Our Story

In 2016, Reza was on an airplane, reading the in-flight magazine, when he came across an article describing the invasion of the lionfish in the Gulf of Mexico as well as the fish’s excruciatingly painful sting. Having worked on a Texas coral snake venom in the past, and mostly being a curious scientist, he checked the literature to see if anyone had figured out exactly how this venom works to cause pain, but his search came up empty. 

After nearly 3 years of hard work with many trainees in his laboratory, he was able to figure out how lionfish venom causes pain. With one of his students and collaborators, they  managed to make a major breakthrough that they published in a paper in 2018, which was the cover of the November issue of the scientific, peer-reviewed journal PAIN, outlining exactly what kind of pain lionfish venom causes, what pain-sensing cells it targets, and began to uncover its mechanism of action. 

Since then, his team identified how the venom activates pain-sensing cells and found ways to block the pain the venom causes. With this information in tow, they embarked on creating a cure that could help the large number of people each year that are stung by lionfish.
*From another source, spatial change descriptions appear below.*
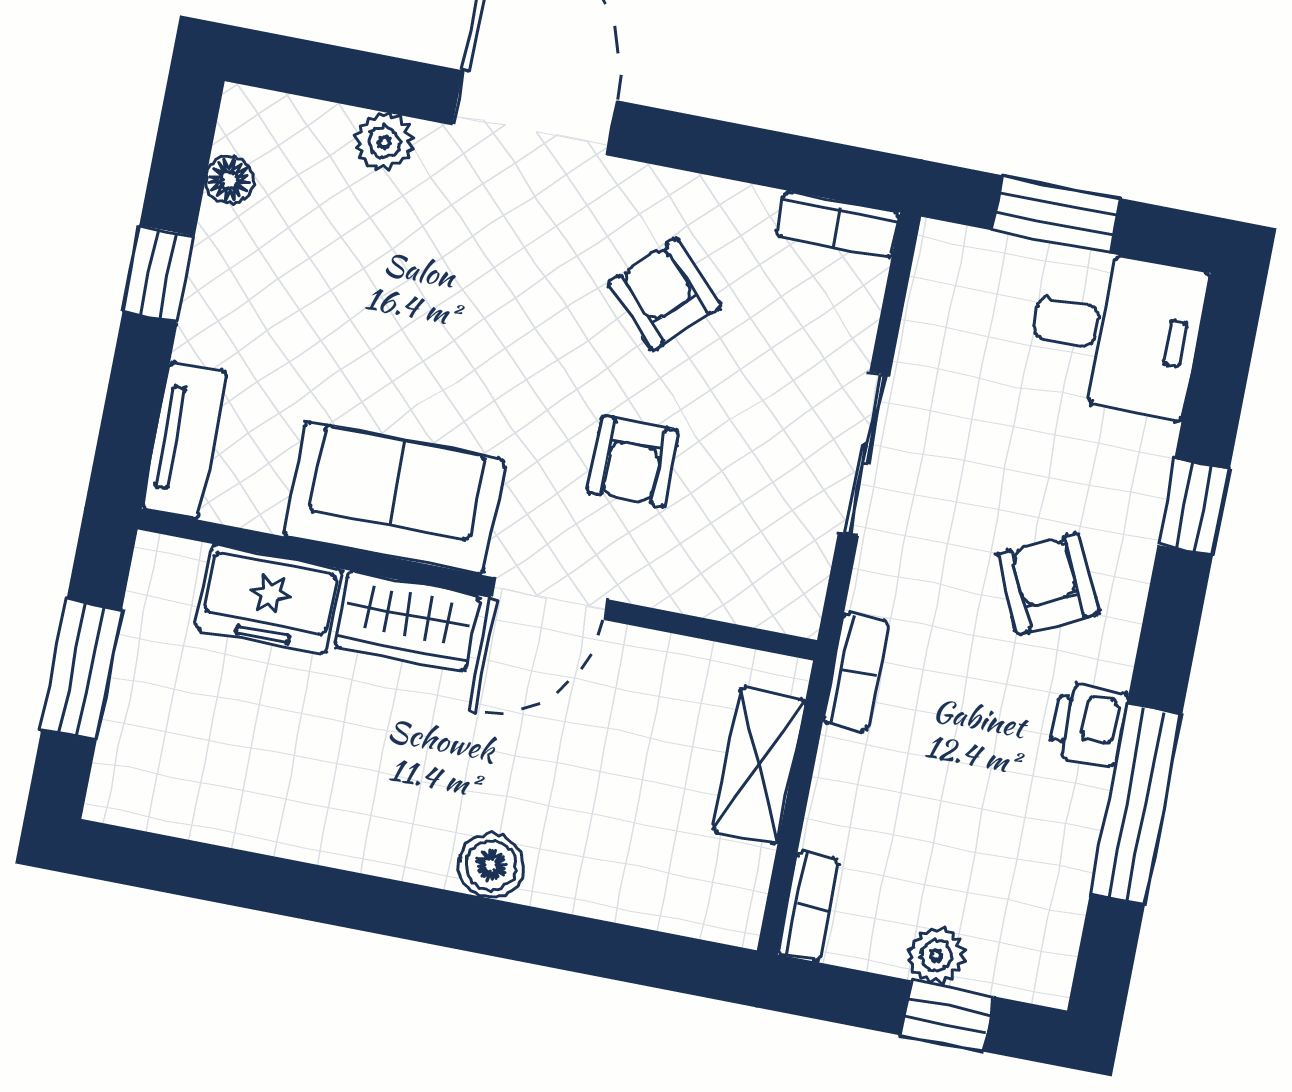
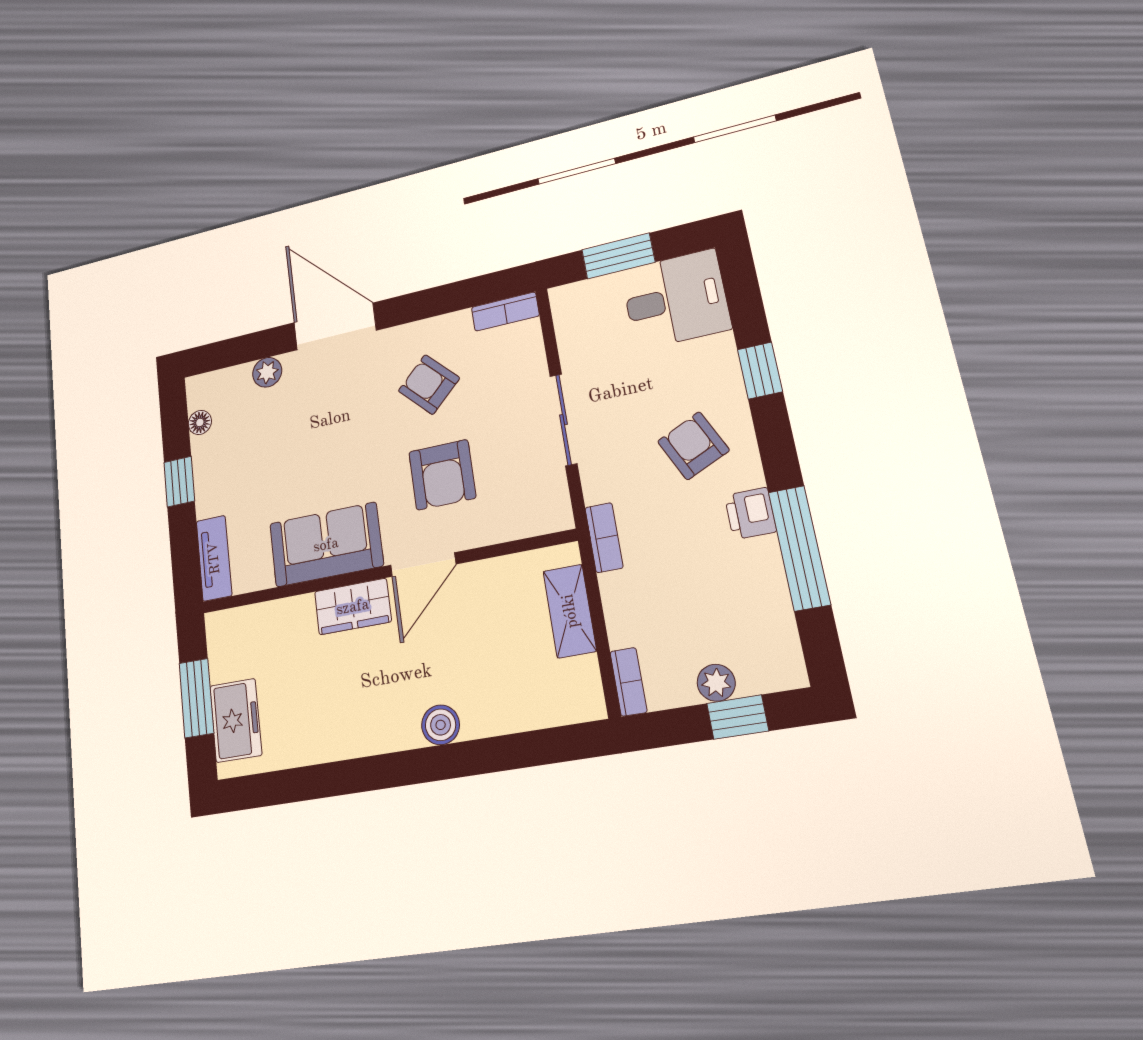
armchair: (633, 461) -> (442, 475), width x1.38, depth x1.38
freezer: (269, 599) -> (236, 720), moved, turned -90

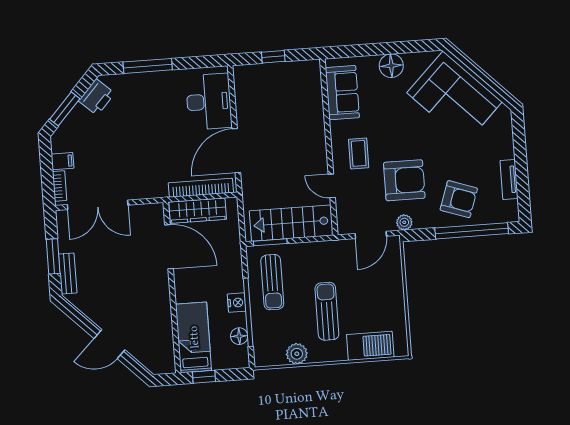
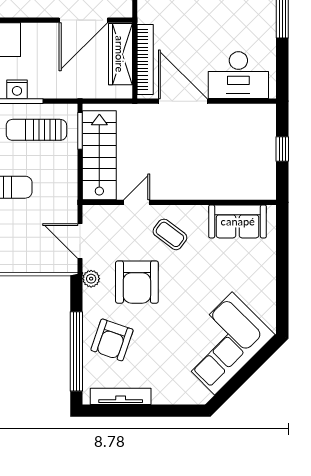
floor lamp: (391, 66) -> (263, 277), removed
coffee table: (359, 153) -> (170, 234), turned 37
tv unit: (509, 180) -> (121, 396), width x1.41

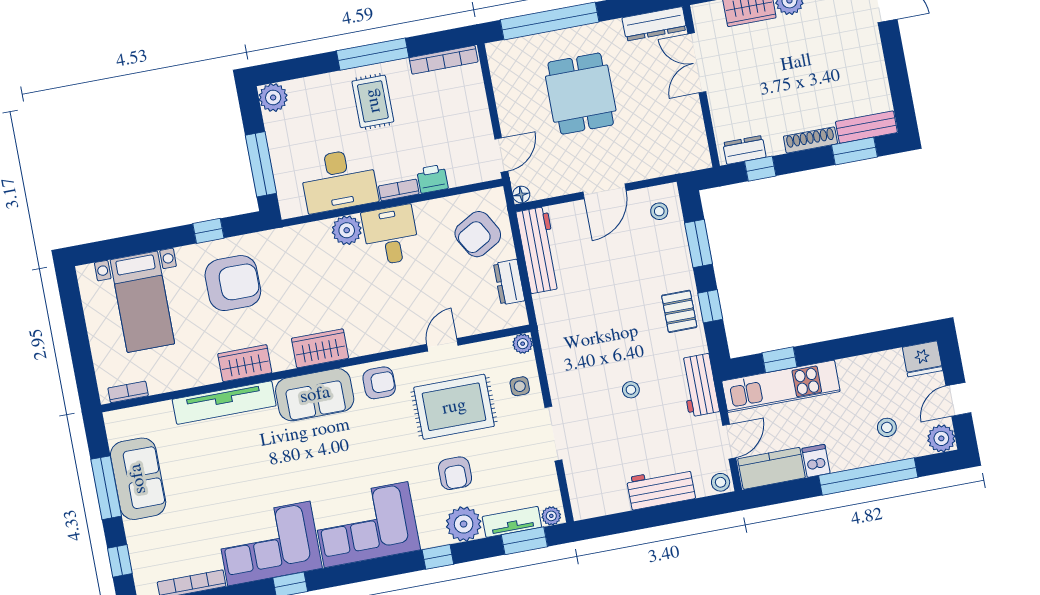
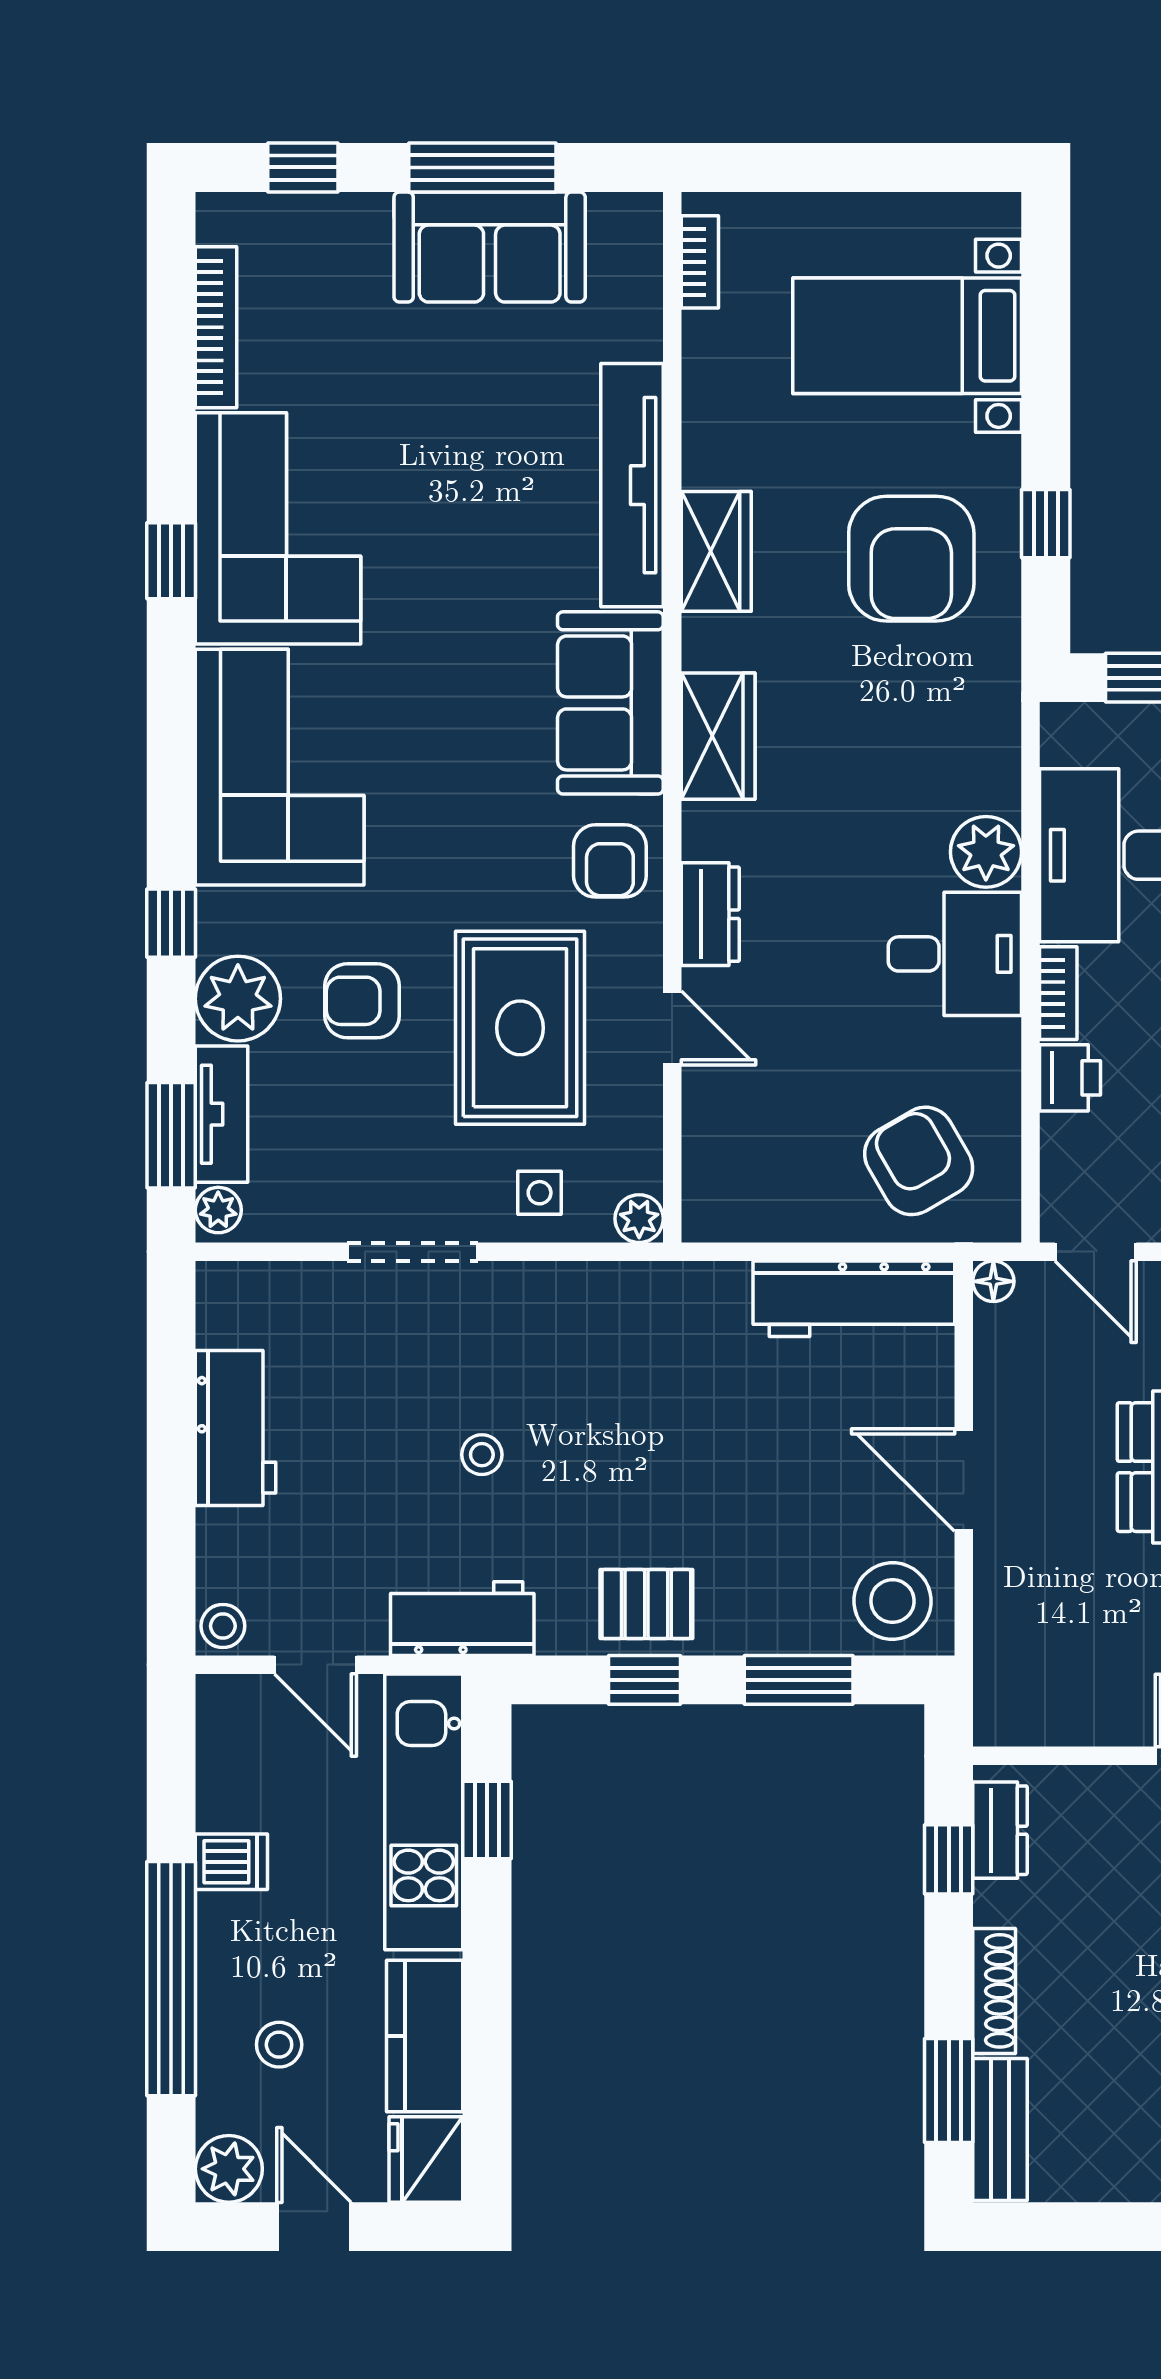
stool: (659, 211) -> (892, 1601), width x1.89, depth x1.89
dresser: (509, 282) -> (710, 914), moved, turned 90
kitchen counter: (771, 468) -> (425, 2036), moved, turned 180
workbench: (661, 488) -> (236, 1428), moved

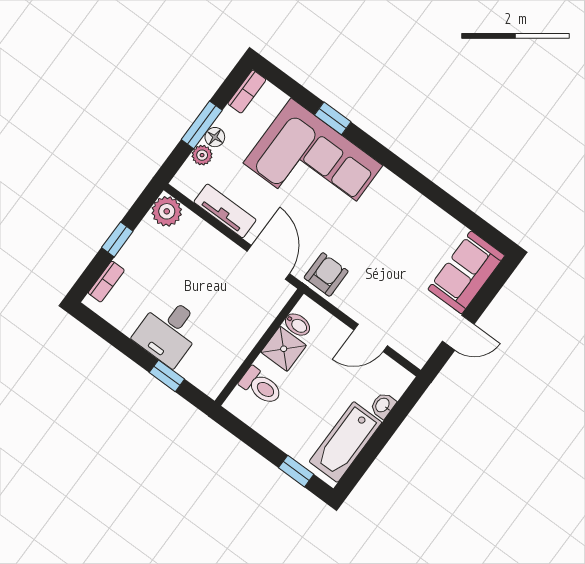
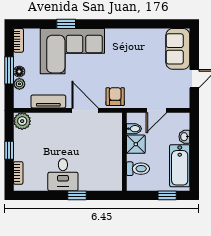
bidet: (297, 325) -> (134, 129), moved
wall: (259, 347) -> (124, 152), moved
shower: (284, 349) -> (136, 144), moved
toilet: (261, 386) -> (138, 169), moved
Dedicated to their cause, and determined to ensure that this cure works well in humans, they were even their first human test subjects (but more on that another time). 

Now, their work in the lab focuses on isolating the specific toxin in the venom that is responsible for causing pain, as well as understanding how certain species of fish (like moray eels and sharks) can eat lionfish. By understanding the evolution of the venom, as well as resistance mechanisms to the venom, they hope to better understand how this venom can be used for good. 


Scientific expertise  

Dr. Reza Sharif-Naeini


Reza has been studying pain for over 18 years. He is a Professor at McGill University, where he’s been running a pain research lab for 8 years. He is also the current director of the McGill Pain Research Center, also known as the Alan Edwards Center for Research on Pain. After obtaining his B.Sc. in Biochemistry from the University de Montreal, he received an M.Sc. in Psychiatry and PhD in Physiology from McGill University. He then completed postdoctoral fellowships at the Institute de Pharmacologie Moleculaire et Cellulaire in France and at the University of California San Francisco (UCSF) before starting his own lab at McGill.